First, "power" is not appropriate in this situation. I think a better parameter is "kinetic energy". A gun can give a projectile a fixed amount of kinetic energy, so heavier projectiles will travel more slowly than lighter projectiles. The formula for kinetic energy is E = ms2/2, so the initial speed is this:

    s0 = sqrt( 2E/m )
    m is the weight (actually mass) of the projectile 
Next, the initial direction of travel, given an angle, is this:
    D0 = [ cos(angle), sin(angle) ] 
Now with the initial speed and initial direction, you have the initial velocity vector:
    V0 = s * D0 = [ s*cos(angle), s*sin(angle) ] 
Finally, ignoring wind and air resistance, the position of the projectile at any time is given by this formula:

    P = P0 + V0t + Agt2/2

    P0 is the initial position
    Ag is acceleration due to gravity [0, -9.8 ] 

Now, dealing with air resistance and wind makes this much more complicated (if done accurately).

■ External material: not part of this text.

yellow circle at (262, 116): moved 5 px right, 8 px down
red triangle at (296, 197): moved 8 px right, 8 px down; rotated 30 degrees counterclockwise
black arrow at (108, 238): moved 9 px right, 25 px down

You can simplify things by ignoring air resistance and treating wind as horizontal force. Since, f = ma, and thus a = f/m, you can treat wind as a simple acceleration that is included in the equation. The acceleration due to wind is this:

    Aw = [ fw/m, 0 ] 
The final equation looks like this:

    P = P0 + V0t + (Ag + Aw)t2/2 

So, given the energy of the gun (E), the position of the gun (P0), the angle of the gun (angle), the mass of the projectile (m), and the force of the wind (fw), you can calculate the position of the projectile with the above equation.